§ EXERCISE GOAL
Copy out each line of the material below that holds the string "frac".
┄┄┄┄┄┄┄┄┄┄
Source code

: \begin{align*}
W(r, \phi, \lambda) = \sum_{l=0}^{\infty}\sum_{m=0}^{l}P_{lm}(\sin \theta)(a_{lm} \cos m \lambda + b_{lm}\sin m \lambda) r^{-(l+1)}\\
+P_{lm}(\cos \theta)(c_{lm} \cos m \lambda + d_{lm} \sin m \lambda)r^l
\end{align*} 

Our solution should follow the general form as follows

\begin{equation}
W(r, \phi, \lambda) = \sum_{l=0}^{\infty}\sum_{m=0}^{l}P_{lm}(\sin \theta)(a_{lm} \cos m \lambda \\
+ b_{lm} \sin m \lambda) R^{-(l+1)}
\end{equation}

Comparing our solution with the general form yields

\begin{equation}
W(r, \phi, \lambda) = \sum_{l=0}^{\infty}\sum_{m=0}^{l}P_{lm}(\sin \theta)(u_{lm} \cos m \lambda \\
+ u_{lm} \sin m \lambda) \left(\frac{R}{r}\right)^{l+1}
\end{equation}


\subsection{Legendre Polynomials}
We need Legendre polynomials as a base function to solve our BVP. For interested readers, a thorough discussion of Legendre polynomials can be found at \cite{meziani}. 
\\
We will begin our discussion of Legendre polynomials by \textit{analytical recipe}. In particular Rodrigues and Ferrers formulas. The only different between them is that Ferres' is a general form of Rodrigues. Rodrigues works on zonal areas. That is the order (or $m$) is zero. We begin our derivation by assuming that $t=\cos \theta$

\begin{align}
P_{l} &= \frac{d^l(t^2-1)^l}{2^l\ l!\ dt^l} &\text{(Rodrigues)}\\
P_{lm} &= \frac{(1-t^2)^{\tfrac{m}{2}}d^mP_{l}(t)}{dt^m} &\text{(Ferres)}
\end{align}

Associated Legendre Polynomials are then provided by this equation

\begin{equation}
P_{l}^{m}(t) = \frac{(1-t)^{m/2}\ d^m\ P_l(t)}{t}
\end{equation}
┄┄┄┄┄┄┄┄┄┄
§ RESULT
+ u_{lm} \sin m \lambda) \left(\frac{R}{r}\right)^{l+1}
P_{l} &= \frac{d^l(t^2-1)^l}{2^l\ l!\ dt^l} &\text{(Rodrigues)}\\
P_{lm} &= \frac{(1-t^2)^{\tfrac{m}{2}}d^mP_{l}(t)}{dt^m} &\text{(Ferres)}
P_{l}^{m}(t) = \frac{(1-t)^{m/2}\ d^m\ P_l(t)}{t}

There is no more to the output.